The task: With the pictures left out, output the records below exactly.

Data to examine:
★ ★ ★ ★
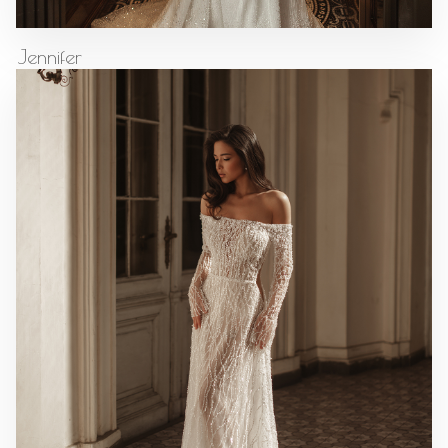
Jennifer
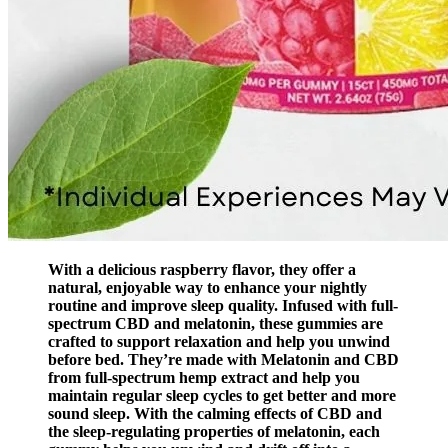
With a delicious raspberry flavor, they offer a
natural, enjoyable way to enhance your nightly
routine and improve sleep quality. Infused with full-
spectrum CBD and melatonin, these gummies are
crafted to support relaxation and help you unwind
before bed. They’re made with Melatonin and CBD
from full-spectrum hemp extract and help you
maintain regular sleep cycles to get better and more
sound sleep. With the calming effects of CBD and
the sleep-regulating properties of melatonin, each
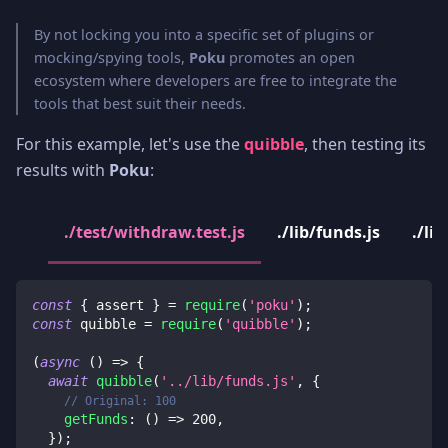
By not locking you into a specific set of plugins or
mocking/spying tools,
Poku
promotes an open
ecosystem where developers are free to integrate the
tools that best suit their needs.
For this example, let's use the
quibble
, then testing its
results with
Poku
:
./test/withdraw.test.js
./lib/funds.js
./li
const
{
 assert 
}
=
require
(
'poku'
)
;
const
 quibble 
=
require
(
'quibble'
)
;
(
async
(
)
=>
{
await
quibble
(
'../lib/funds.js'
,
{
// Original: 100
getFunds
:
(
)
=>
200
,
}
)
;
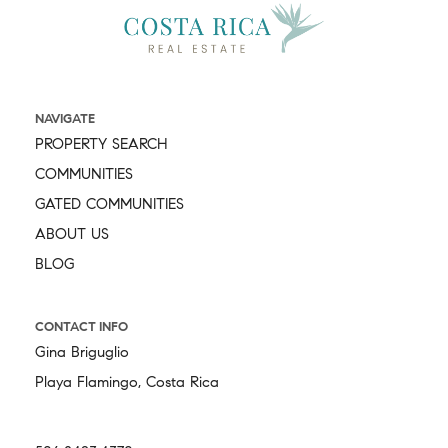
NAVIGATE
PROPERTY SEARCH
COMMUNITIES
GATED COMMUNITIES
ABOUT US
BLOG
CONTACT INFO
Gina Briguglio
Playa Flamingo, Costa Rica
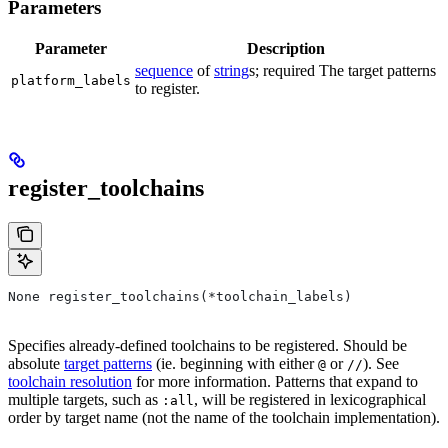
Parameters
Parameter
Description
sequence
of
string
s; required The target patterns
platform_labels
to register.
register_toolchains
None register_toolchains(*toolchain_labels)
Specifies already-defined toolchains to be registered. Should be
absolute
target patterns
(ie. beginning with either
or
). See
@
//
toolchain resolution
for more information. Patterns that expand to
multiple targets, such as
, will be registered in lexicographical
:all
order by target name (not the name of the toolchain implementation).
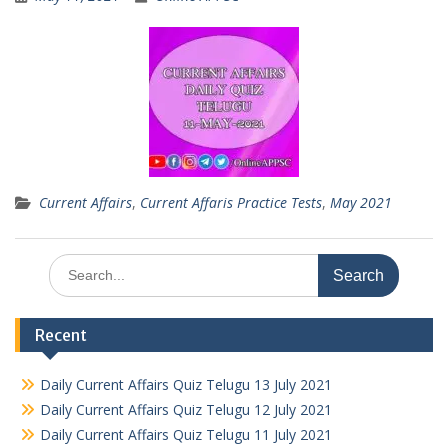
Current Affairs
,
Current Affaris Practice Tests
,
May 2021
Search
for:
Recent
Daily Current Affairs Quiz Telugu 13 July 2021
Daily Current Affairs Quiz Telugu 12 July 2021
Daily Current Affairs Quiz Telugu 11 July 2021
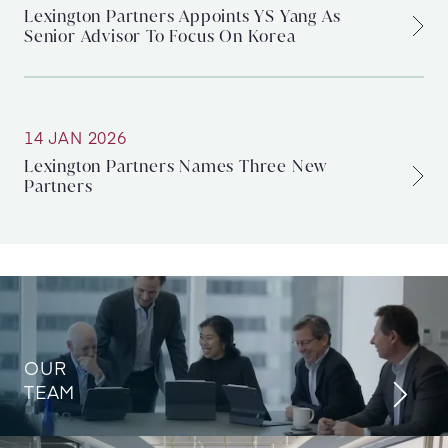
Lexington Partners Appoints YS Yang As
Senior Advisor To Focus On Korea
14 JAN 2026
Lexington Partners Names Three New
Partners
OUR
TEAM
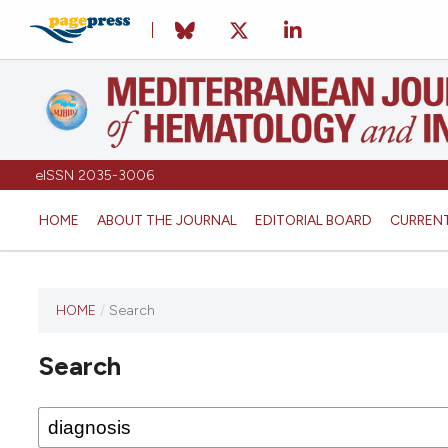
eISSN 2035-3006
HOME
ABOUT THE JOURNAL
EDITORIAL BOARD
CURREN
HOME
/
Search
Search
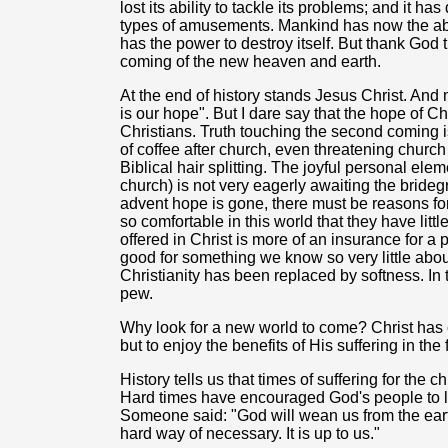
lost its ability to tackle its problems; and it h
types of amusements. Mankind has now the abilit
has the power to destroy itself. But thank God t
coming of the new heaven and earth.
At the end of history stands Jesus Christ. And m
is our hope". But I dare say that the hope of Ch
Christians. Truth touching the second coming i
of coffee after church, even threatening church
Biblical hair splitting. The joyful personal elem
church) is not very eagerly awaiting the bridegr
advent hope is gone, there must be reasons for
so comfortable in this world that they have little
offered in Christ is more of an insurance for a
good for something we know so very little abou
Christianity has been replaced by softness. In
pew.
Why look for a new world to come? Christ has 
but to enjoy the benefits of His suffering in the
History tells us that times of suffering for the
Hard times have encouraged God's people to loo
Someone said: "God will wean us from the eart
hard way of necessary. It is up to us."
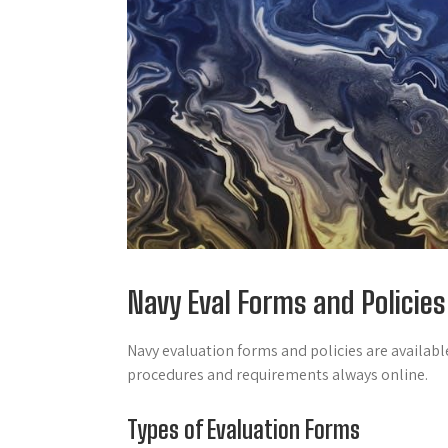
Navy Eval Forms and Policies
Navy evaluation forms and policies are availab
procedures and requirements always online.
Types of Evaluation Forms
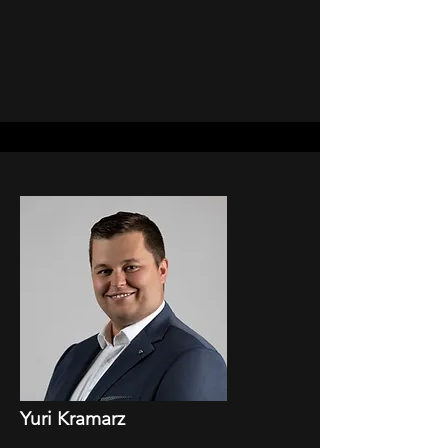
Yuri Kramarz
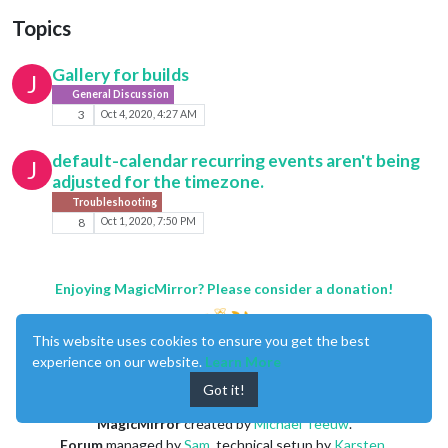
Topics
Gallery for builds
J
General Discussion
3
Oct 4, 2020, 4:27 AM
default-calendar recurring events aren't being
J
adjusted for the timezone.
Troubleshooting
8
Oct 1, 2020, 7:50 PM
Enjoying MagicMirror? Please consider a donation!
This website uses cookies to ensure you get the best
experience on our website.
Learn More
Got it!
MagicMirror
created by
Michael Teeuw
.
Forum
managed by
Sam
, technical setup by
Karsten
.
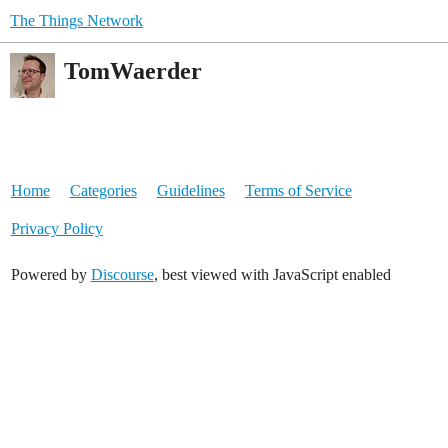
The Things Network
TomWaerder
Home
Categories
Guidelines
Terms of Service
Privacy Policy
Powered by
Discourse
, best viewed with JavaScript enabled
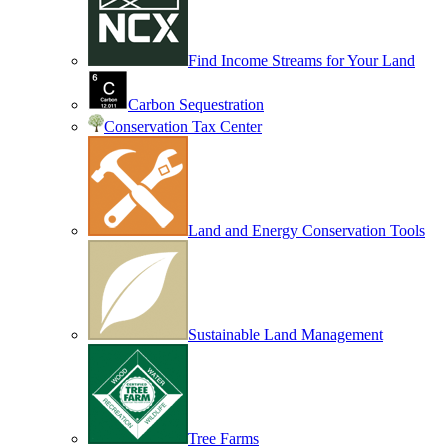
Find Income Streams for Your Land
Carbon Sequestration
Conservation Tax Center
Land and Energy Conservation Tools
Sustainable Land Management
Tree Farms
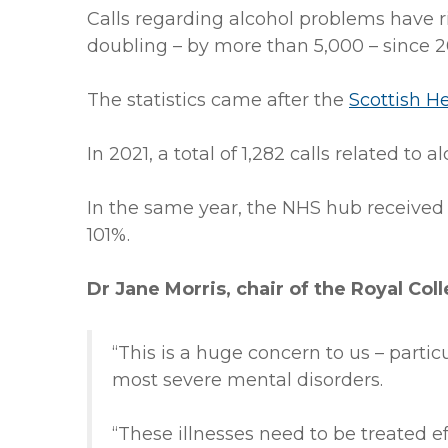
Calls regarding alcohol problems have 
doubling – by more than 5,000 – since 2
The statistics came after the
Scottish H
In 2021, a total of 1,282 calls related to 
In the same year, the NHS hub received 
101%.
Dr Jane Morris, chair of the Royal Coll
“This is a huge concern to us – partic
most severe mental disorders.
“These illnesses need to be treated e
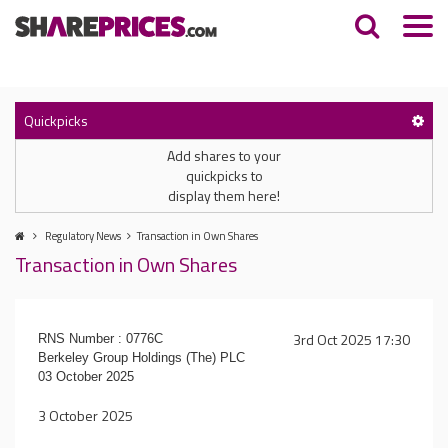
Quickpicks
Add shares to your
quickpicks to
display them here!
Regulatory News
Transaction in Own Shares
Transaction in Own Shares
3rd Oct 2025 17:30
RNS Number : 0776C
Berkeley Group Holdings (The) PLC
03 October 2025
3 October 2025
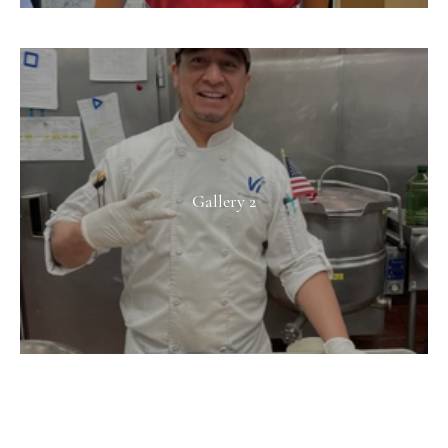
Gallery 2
★ ★ ★ ★
Expected answer:
Jennifer
With a delicious raspberry flavor, they offer a
natural, enjoyable way to enhance your nightly
routine and improve sleep quality. Infused with full-
spectrum CBD and melatonin, these gummies are
crafted to support relaxation and help you unwind
before bed. They’re made with Melatonin and CBD
from full-spectrum hemp extract and help you
maintain regular sleep cycles to get better and more
sound sleep. With the calming effects of CBD and
the sleep-regulating properties of melatonin, each
By not locking you into a specific set of plugins or
mocking/spying tools,
Poku
promotes an open
ecosystem where developers are free to integrate the
tools that best suit their needs.
For this example, let's use the
quibble
, then testing its
results with
Poku
:
./test/withdraw.test.js
./lib/funds.js
./li
const
{
 assert 
}
=
require
(
'poku'
)
;
const
 quibble 
=
require
(
'quibble'
)
;
(
async
(
)
=>
{
await
quibble
(
'../lib/funds.js'
,
{
// Original: 100
getFunds
:
(
)
=>
200
,
}
)
;
NAVIGATE
PROPERTY SEARCH
COMMUNITIES
GATED COMMUNITIES
ABOUT US
BLOG
CONTACT INFO
Gina Briguglio
Playa Flamingo, Costa Rica
Parameters
Parameter
Description
sequence
of
string
s; required The target patterns
platform_labels
to register.
register_toolchains
None register_toolchains(*toolchain_labels)
Specifies already-defined toolchains to be registered. Should be
absolute
target patterns
(ie. beginning with either
or
). See
@
//
toolchain resolution
for more information. Patterns that expand to
multiple targets, such as
, will be registered in lexicographical
:all
order by target name (not the name of the toolchain implementation).
Current Affairs
,
Current Affaris Practice Tests
,
May 2021
Search
for:
Recent
Daily Current Affairs Quiz Telugu 13 July 2021
Daily Current Affairs Quiz Telugu 12 July 2021
Daily Current Affairs Quiz Telugu 11 July 2021
Lexington Partners Appoints YS Yang As
Senior Advisor To Focus On Korea
14 JAN 2026
Lexington Partners Names Three New
Partners
OUR
TEAM
eISSN 2035-3006
HOME
ABOUT THE JOURNAL
EDITORIAL BOARD
CURREN
HOME
/
Search
Search
lost its ability to tackle its problems; and it h
types of amusements. Mankind has now the abilit
has the power to destroy itself. But thank God t
coming of the new heaven and earth.
At the end of history stands Jesus Christ. And m
is our hope". But I dare say that the hope of Ch
Christians. Truth touching the second coming i
of coffee after church, even threatening church
Biblical hair splitting. The joyful personal elem
church) is not very eagerly awaiting the bridegr
advent hope is gone, there must be reasons for
so comfortable in this world that they have little
offered in Christ is more of an insurance for a
good for something we know so very little abou
Christianity has been replaced by softness. In
pew.
Why look for a new world to come? Christ has 
but to enjoy the benefits of His suffering in the
History tells us that times of suffering for the
Hard times have encouraged God's people to loo
Someone said: "God will wean us from the eart
hard way of necessary. It is up to us."
Navy Eval Forms and Policies
Navy evaluation forms and policies are availab
procedures and requirements always online.
Types of Evaluation Forms
Yuri Kramarz
Topics
Gallery for builds
J
General Discussion
3
Oct 4, 2020, 4:27 AM
default-calendar recurring events aren't being
J
adjusted for the timezone.
Troubleshooting
8
Oct 1, 2020, 7:50 PM
Enjoying MagicMirror? Please consider a donation!
This website uses cookies to ensure you get the best
experience on our website.
Learn More
Got it!
MagicMirror
created by
Michael Teeuw
.
Forum
managed by
Sam
, technical setup by
Karsten
.
The Things Network
TomWaerder
Home
Categories
Guidelines
Terms of Service
Privacy Policy
Powered by
Discourse
, best viewed with JavaScript enabled
Find Income Streams for Your Land
Carbon Sequestration
Conservation Tax Center
Land and Energy Conservation Tools
Sustainable Land Management
Tree Farms
Calls regarding alcohol problems have 
doubling – by more than 5,000 – since 2
The statistics came after the
Scottish H
In 2021, a total of 1,282 calls related to 
In the same year, the NHS hub received 
101%.
Dr Jane Morris, chair of the Royal Coll
“This is a huge concern to us – partic
most severe mental disorders.
“These illnesses need to be treated e
Quickpicks
Add shares to your
quickpicks to
display them here!
Regulatory News
Transaction in Own Shares
Transaction in Own Shares
3rd Oct 2025 17:30
RNS Number : 0776C
Berkeley Group Holdings (The) PLC
03 October 2025
3 October 2025
Gallery 2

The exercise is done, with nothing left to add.